The UN development programme, UNDP, is taking me to various "micro-credit" projects. Leila sits in a wheelchair and tells me that she recently completed her computer engineering education at the University of Babylon. She then applied for a UNDP "small loan" programme, received 750$ US and got recognised by the Iraqi Labour Ministry. She is now in charge of various courses for all sorts of students in her combined shop and classroom.

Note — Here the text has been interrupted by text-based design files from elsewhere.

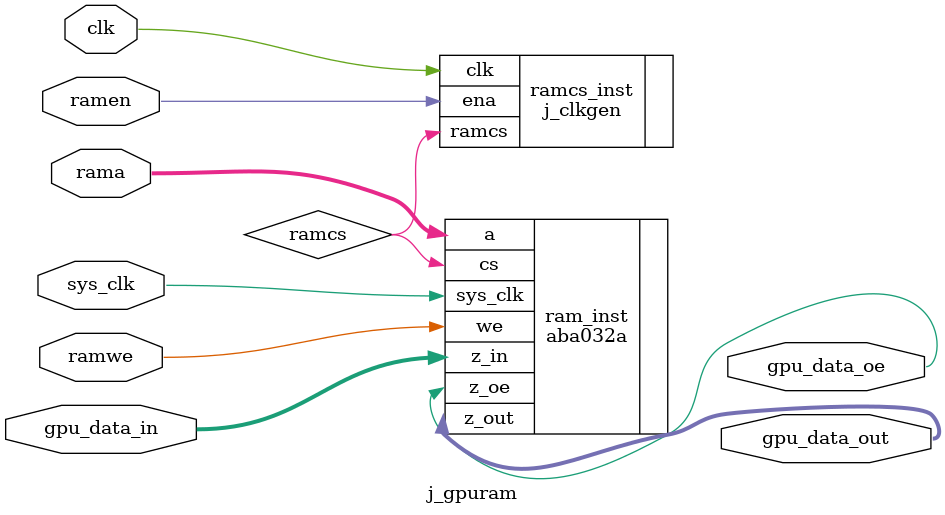
<source format=v>
/* verilator lint_off LITENDIAN */
//`include "defs.v"

module j_gpuram
(
	output [31:0] gpu_data_out,
	output gpu_data_oe,
	input [31:0] gpu_data_in,
	input clk,
	input [9:0] rama,
	input ramen,
	input ramwe,
	input sys_clk // Generated
);
wire ramcs;

// DSP_RAM.NET (112) - ramcs : clkgen
//
// assign ena_n = ~ena;
// assign ramcs = clk | ena_n;
//
j_clkgen ramcs_inst
(
	.ramcs /* OUT */ (ramcs),	// Inverted!
	.clk /* IN */ (clk),
	.ena /* IN */ (ramen)
);

// DSP_RAM.NET (114) - ram : aba032a
aba032a ram_inst
(
	.z_out /* BUS */ (gpu_data_out[31:0]),
	.z_oe /* BUS */ (gpu_data_oe),
	.z_in /* BUS */ (gpu_data_in[31:0]),
	.cs /* IN */ (ramcs),	// Active LOW.
	.we /* IN */ (ramwe),	// Active LOW.
	.a /* IN */ (rama[9:0]),
	.sys_clk(sys_clk) // Generated
);
endmodule
/* verilator lint_on LITENDIAN */

</source>
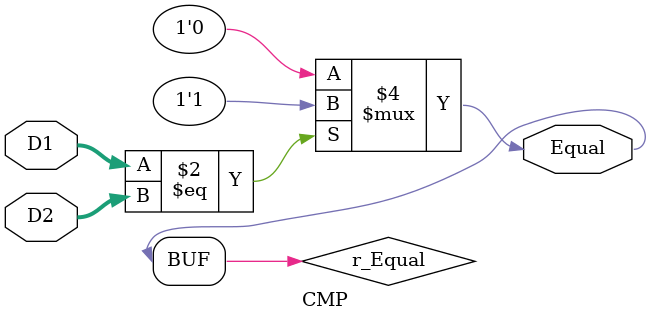
<source format=v>
module CMP (
    input wire [31:0] D1,
    input wire [31:0] D2,
    output wire Equal
);
    reg r_Equal;
    
    always @(*) begin
        if(D1==D2) r_Equal = 1;
        else r_Equal = 0;
    end

    assign Equal = r_Equal;

endmodule
</source>
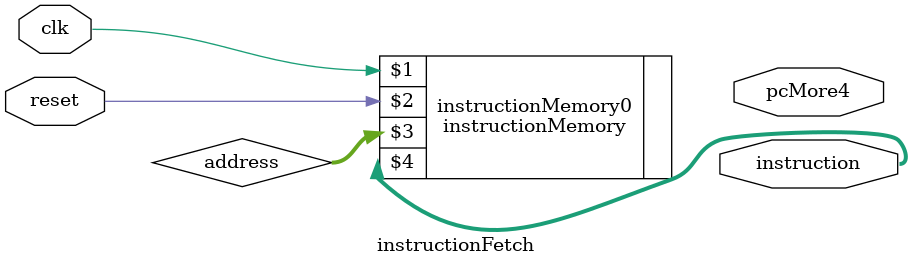
<source format=sv>
module instructionFetch(
    input logic clk,
    input logic reset,
    output logic [31:0] pcMore4,
    output logic [31:0] instruction
);

logic [31:0] address;

instructionMemory instructionMemory0 (clk, reset, address, instruction);

endmodule 
</source>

I am also taken to visit Saleh, a middle-aged, single carpenter born without legs in 1964. He is fixing a huge rococo chair with a thin coat of gold on it as I walk into his workshop. He received 500$ US, and he is paying back 25$ a month. Lying on the floor is an enormous cabinet that Saleh is working on nowadays. It is worth approximately 80$. He will probably be able to pay back his loan within a few years, since his enterprise is slowly growing. Saleh recently invested in a saw, but his highest hope is to be able to buy a wheelchair that costs about 75$ US. I leave him with a feeling of hope. He has a chance to succeed because he is working hard and creating incredible things with his hands. It is impossible not to see the sense of pride and hope in the brown eyes of this man.

Here, like every other place that I have visited in Iraq, I only meet friendly and welcoming people. I would not have been surprised if someone believed that, since I was from the West, I was somehow responsible for the sanctions and the human suffering they have caused. But I felt safe everywhere. Shop owners smilingly asked me to visit their shops and stalls, invited me for tea and showed me their neat and tidy stocks.

It is to people like Leila and Saleh that my thoughts and emotions go when I hear that Bush wants to bomb Iraq. It is their hopes and dreams that the war will kill, along with the dreams of the 25 million other innocent Iraqi civilians. But Bush wants us to think of nothing but Saddam when we hear the word 'Iraq.'

The Iraqi people deserves the world's sympathy, not the world's bombs. I have not met a single international civil servant who thinks that the sanctions are an effective political tool or that an invasion would solve more problems than it would cause.

If I can travel there, so can anyone from social movements, the media, parliaments and other types of research organizations. Do it, and learn about the other side of the story that you will never get at home!